Bei was fangt ihr denn an zu tanzen?

HRRSN: Blood Orange – On the Line. Immer und sofort. Da könnte ich auch alleine in meinem Zimmer rumtanzen!

Marlon: Jungle – Time. Das ist der Track, der mich momenten durch den Tag bringt. Und grundsätzlich: House Musik. Zu House – auch bischen härter – tanze ich echt gerne. 

Seid ihr Berghain-Gänger?

HRRSN: Ich war noch nie im Berghain. Ich gehe da auch nicht hin – bis wir in der Kantine spielen (lacht). Bei mir war die erste Club-Erfahrung, die ich in Berlin gemacht habe, Ritter Butzke. Mein erstes Mal richtig feiern in Berlin und seitdem gehe ich auch immer wieder gerne hin.

Marlon: Club Recorder war mein erster Club. Kennt ihr den noch? Da war ich 15, und mit Party-Zettel von Mutti unterwegs. Irgendwann haben wir uns dann in den Suicide Circus geschlichen. Berghain ist auch gar nicht meins – ist mir einfach zu anstrengend. Wir sind aber auch gar nicht so die Party-Hasen. Wir turnen genug in Clubs rum, wenn wir auflegen. Und wenn wir mal nicht auflegen, sind wir froh mal entspannt zu machen.

HRRSN: Krasse Langweiler. Aber naja. (lachen)

Was sind denn die Hoffnungen und Träume für die nächsten Wochen, Monate, Jahre mit Tender Games?

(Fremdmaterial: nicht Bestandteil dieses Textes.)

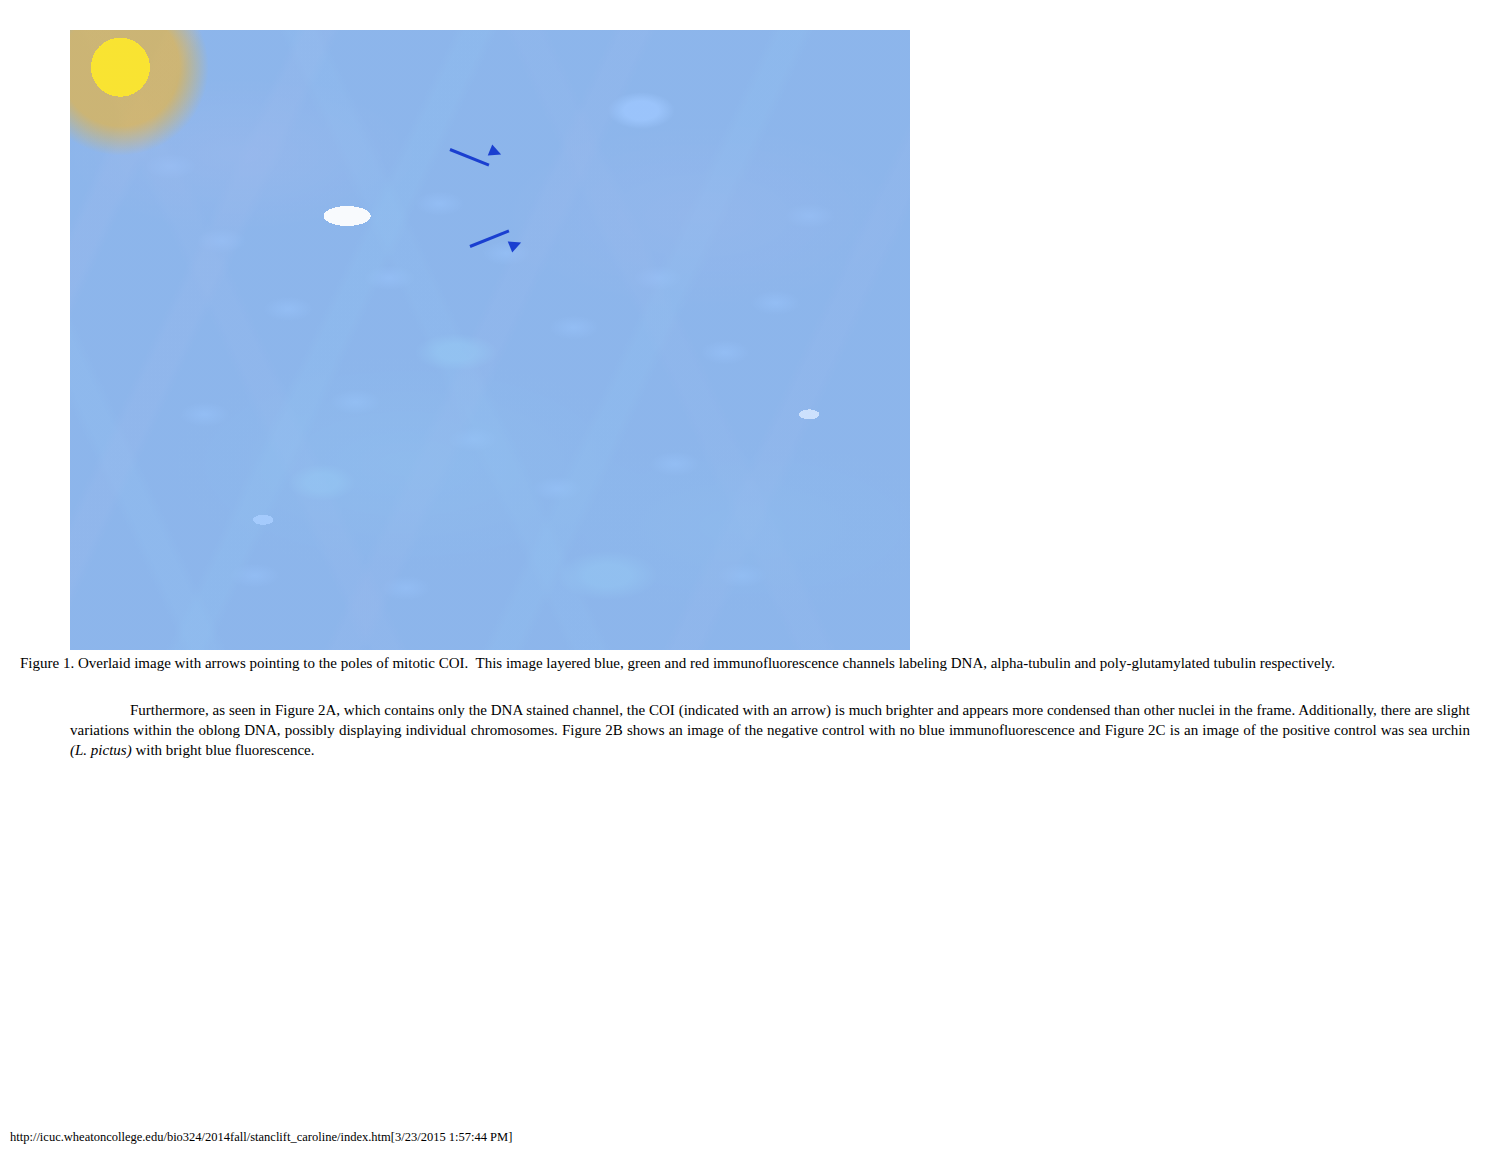Figure 1. Overlaid image with arrows pointing to the poles of mitotic COI. This image layered blue, green and red immunofluorescence channels labeling DNA, alpha-tubulin and poly-glutamylated tubulin respectively.
Furthermore, as seen in Figure 2A, which contains only the DNA stained channel, the COI (indicated with an arrow) is much brighter and appears more condensed than other nuclei in the frame. Additionally, there are slight variations within the oblong DNA, possibly displaying individual chromosomes. Figure 2B shows an image of the negative control with no blue immunofluorescence and Figure 2C is an image of the positive control was sea urchin (L. pictus) with bright blue fluorescence.
http://icuc.wheatoncollege.edu/bio324/2014fall/stanclift_caroline/index.htm[3/23/2015 1:57:44 PM]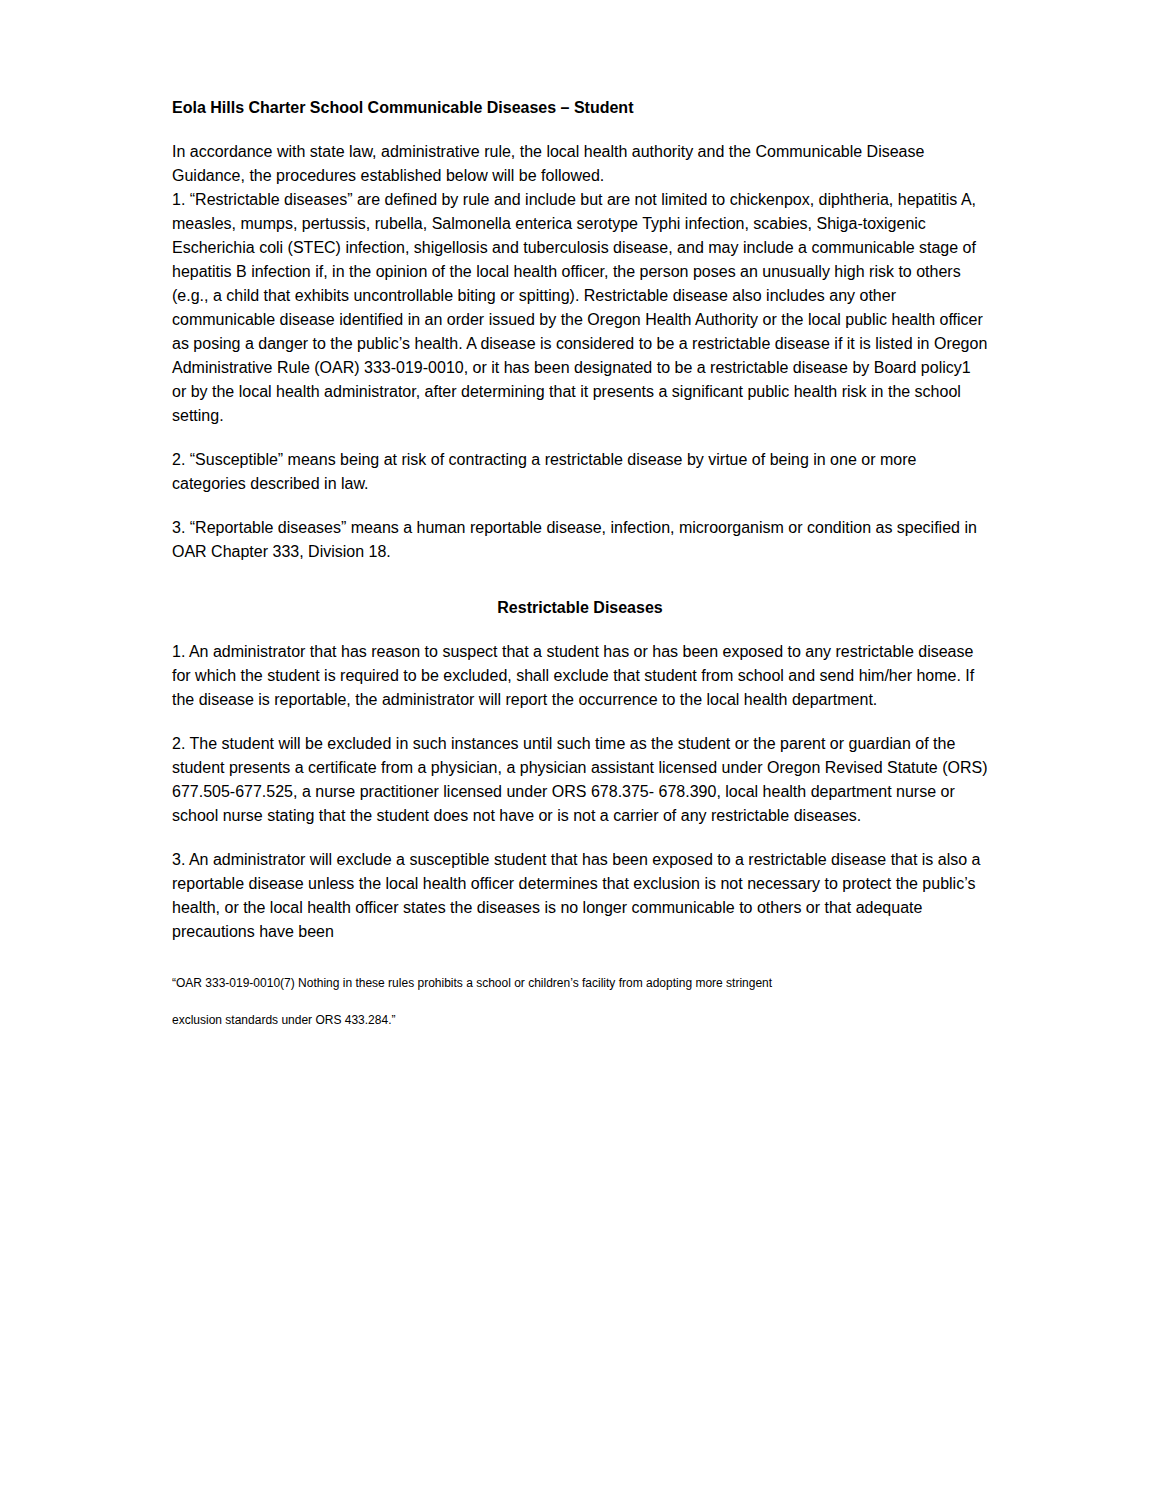Eola Hills Charter School Communicable Diseases – Student
In accordance with state law, administrative rule, the local health authority and the Communicable Disease Guidance, the procedures established below will be followed.
1. “Restrictable diseases” are defined by rule and include but are not limited to chickenpox, diphtheria, hepatitis A, measles, mumps, pertussis, rubella, Salmonella enterica serotype Typhi infection, scabies, Shiga-toxigenic Escherichia coli (STEC) infection, shigellosis and tuberculosis disease, and may include a communicable stage of hepatitis B infection if, in the opinion of the local health officer, the person poses an unusually high risk to others (e.g., a child that exhibits uncontrollable biting or spitting). Restrictable disease also includes any other communicable disease identified in an order issued by the Oregon Health Authority or the local public health officer as posing a danger to the public’s health. A disease is considered to be a restrictable disease if it is listed in Oregon Administrative Rule (OAR) 333-019-0010, or it has been designated to be a restrictable disease by Board policy1 or by the local health administrator, after determining that it presents a significant public health risk in the school setting.
2. “Susceptible” means being at risk of contracting a restrictable disease by virtue of being in one or more categories described in law.
3. “Reportable diseases” means a human reportable disease, infection, microorganism or condition as specified in OAR Chapter 333, Division 18.
Restrictable Diseases
1. An administrator that has reason to suspect that a student has or has been exposed to any restrictable disease for which the student is required to be excluded, shall exclude that student from school and send him/her home. If the disease is reportable, the administrator will report the occurrence to the local health department.
2. The student will be excluded in such instances until such time as the student or the parent or guardian of the student presents a certificate from a physician, a physician assistant licensed under Oregon Revised Statute (ORS) 677.505-677.525, a nurse practitioner licensed under ORS 678.375- 678.390, local health department nurse or school nurse stating that the student does not have or is not a carrier of any restrictable diseases.
3. An administrator will exclude a susceptible student that has been exposed to a restrictable disease that is also a reportable disease unless the local health officer determines that exclusion is not necessary to protect the public’s health, or the local health officer states the diseases is no longer communicable to others or that adequate precautions have been
“OAR 333-019-0010(7) Nothing in these rules prohibits a school or children’s facility from adopting more stringent
exclusion standards under ORS 433.284.”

Marlon: Ich sehe das eher in Jahren. Mir ist gar nicht mal wichtig, wo haben wir gespielt. Wichtig ist mir vor allem, dass wir ein gutes Standing bei den Leuten haben. Leute, die auch zu hause unsere Musik hören und die zu unseren Konzerten kommen und mitsingen können! Das ist das Allerwichtigste. Und was Clubs und Gigs betrifft: auf jeden Fall nächstes Jahr Melt!, Coachella wäre auch mega. Und wenn es die kleinsten Bühnen sind, und wir auf den Plakaten ganz, ganz unten stehen – hauptsache Festivals spielen! Und in Berlin in der Pannebar mal ein DJ-Set zocken wäre auch ganz geil.